Of course, everyone's life is so dramatic. Because no one has ever gone through what they have gone through and no one will ever understand how they feel. Well to hell with that. I always hated that when people talk about some of their trials. It's okay at some point, but when they try to be a little too melodramatic about what they have gone through, it's annoying as hell. I don't know a single person who's gone through what my mother has gone through. Yes, I'll admit we are in a lot better situation than those who are poor, however, her childhood life has got to be one of the worst out of anyone that you could possibly know. However, due to her request, I will not reveal what has happened to her in her past.
I just wanted to post something to relieve myself of the small anger that I got from listening to some stupid teenage girls on the bus. God how I hate riding it sometimes. Actually, it's most of the times now.

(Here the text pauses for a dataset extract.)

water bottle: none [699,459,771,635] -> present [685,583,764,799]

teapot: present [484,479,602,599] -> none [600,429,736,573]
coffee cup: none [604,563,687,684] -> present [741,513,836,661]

It seems though as the days continue to pass, that I become more and more mellow about life. I’ve got so much on my mind, sometimes I worry what will happen to me. Sometimes, this is what happens to me when I watch too many romance anime. I’m such a weirdo…but that’s the way I am. Also, my mother has been getting mad at more things lately, that it scares me. My sister’s slumber party yesterday was okay; however she started saying things she shouldn’t have. Although it was subtle, it was enough to make me grit my teeth and light a fuse on my mother. Sometimes, I just wish I could walk outside with someone. The thing is, there’s only one person I would enjoy doing that with, however I don’t think I should. My mind is full of the future and what I want to do, however I never carry them out.
My parents have been going out more and more lately. I think this has something to do with my little inner wish that I’d be alone in the house more often. I didn’t really think it’d happen this soon. I just want to do something outside of my house a little more often, however I want to go out by myself. I feel like I have a chain on, that I myself put on. I guess it’s because of guilt. That’s why I hardly go to even my best friend’s house. Well, I don’t even know if I have truly a best friend. To summarize my rant, I have a yearning to be somewhere other than home. I guess I want to be alone a little…that way I can think this out by myself. Also, I’m corny enough to think that I’d find someone who would want to be around me, someone who’s not of my blood.
Lastly, I can’t help but stare at the picture that Ms. Fragile gave me. The picture looks so odd with me in it. I often find myself in denial for some odd reason. Perhaps it’s because I’m continuously stunned to think that I went to Homecoming with her. Not that we danced or anything (which made me feel like someone who couldn’t do anything, because I couldn’t dance), but it was fun. I don’t know how it works, but her smile is just something…
Really…I need a life.
I guess I should think more about this before I venture onward. So I hope that you guys have a good night.